The Authors Alliance vs. The Authors Guild

I am a founding member of the Authors Alliance.

[The Alliance represents] authors who create to be read, to be seen, and to be heard. We believe that these authors have not been well served by misguided efforts to strengthen copyright. These efforts have failed to provide meaningful financial returns to most authors, while instead unacceptably compromising  the preservation of our own intellectual legacies and our ability to tap our collective cultural heritage. We want to harness the potential of global digital networks to share knowledge and products of the imagination as broadly as possible. We aim to amplify the voices of authors and creators in all media who write and create not only for pay, but above all to make their discoveries, ideas, and creations accessible to the broadest possible audience.

The Authors Guild (a nice medieval name) isn’t happy with the Alliance. Board member T.J. Stiles warns writers not to join the Alliance which he says is for academics and hobbyists and not for real authors like himself. I could reply but let me turn it over to full time professional writer and editor Virginia Postrel:

…the guild has for years actively undermined my interests while claiming in federal court to speak in my name. It channels commercial authors’ understandable anxieties about piracy threats and increasing competition into unjustified attacks on institutions and practices, such as fair use and computer indexing, that help us create new works and promote existing ones. It feeds authors’ fears while working to make it harder to write and sell books.

…In his blog post, Stiles invoked “people who copy and distribute your work without your permission.” You might assume he was talking about plagiarists and pirates. But what he really meant was the scanning, search and snippets offered by Google Books, or the digital preservation and indexing provided by the nonprofit HathiTrust. The Authors Guild has been fighting these projects in court. It claims that scanning books in order to make them searchable constitutes a copyright violation, even if the only thing shared with the public is a tiny bit of text (Google) or the page numbers on which a search term appears (HathiTrust)….

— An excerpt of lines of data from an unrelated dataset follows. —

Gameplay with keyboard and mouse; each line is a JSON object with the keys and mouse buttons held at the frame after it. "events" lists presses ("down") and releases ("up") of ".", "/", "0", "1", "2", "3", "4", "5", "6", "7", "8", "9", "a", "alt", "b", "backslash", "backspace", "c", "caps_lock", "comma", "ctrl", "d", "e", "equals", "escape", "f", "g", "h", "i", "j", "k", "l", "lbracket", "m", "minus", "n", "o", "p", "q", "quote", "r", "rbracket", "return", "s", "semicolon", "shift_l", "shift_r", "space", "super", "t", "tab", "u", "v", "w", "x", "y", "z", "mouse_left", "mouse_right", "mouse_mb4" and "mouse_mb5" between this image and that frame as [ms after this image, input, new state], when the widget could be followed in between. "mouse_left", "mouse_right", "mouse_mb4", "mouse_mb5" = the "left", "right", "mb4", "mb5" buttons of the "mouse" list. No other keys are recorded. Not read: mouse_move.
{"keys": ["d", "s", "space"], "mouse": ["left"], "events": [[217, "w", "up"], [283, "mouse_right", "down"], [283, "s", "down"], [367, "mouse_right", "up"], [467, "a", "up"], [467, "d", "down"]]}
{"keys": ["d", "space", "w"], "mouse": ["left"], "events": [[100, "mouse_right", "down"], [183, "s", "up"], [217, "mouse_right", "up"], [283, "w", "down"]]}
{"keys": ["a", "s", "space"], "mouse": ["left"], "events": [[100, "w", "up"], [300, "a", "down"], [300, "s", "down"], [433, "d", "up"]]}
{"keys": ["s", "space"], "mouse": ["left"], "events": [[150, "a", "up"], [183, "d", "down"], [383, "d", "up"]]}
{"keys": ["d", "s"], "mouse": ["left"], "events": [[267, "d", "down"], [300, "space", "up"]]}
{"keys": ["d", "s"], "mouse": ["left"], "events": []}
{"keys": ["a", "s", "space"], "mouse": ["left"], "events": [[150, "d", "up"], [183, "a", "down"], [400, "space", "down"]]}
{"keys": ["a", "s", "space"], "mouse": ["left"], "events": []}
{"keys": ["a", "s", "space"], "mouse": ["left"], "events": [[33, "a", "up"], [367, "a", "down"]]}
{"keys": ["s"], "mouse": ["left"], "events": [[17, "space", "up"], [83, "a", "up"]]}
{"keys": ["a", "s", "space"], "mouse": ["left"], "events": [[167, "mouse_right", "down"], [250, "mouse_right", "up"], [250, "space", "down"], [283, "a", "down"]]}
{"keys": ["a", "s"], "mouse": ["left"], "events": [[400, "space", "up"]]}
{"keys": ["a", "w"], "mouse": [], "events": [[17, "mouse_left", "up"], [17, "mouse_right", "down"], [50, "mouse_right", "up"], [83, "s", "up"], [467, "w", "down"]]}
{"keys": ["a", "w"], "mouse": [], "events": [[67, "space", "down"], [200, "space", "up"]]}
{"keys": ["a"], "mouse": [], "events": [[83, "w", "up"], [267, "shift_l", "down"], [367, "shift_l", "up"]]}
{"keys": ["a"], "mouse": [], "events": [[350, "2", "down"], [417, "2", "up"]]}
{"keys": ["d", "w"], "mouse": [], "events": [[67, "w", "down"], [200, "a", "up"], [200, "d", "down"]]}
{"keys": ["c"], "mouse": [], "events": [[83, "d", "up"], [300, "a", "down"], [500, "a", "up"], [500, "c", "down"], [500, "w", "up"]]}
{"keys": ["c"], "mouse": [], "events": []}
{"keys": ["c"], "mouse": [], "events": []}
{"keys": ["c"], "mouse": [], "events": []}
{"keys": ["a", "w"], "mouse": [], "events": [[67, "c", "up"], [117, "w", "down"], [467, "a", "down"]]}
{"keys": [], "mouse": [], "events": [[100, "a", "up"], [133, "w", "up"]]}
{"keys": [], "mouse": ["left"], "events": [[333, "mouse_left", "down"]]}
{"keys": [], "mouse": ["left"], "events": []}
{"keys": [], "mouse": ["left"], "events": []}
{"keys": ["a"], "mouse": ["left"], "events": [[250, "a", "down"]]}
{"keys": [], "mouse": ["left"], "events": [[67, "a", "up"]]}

Last November, U.S. Circuit Judge Denny Chin dismissed the Authors Guild suit against Google. His ruling emphatically affirmed the “significant public benefits” of Google Books — including the benefits for authors and publishers — and declared the service easily within the legal definition of fair use. The Authors Guild said it would appeal the ruling. It is also appealing a 2012 circuit court ruling against it in the HathiTrust suit.

If the Authors Guild fears losing its members it has no one to blame but itself for supporting these ridiculous and counter-productive lawsuits.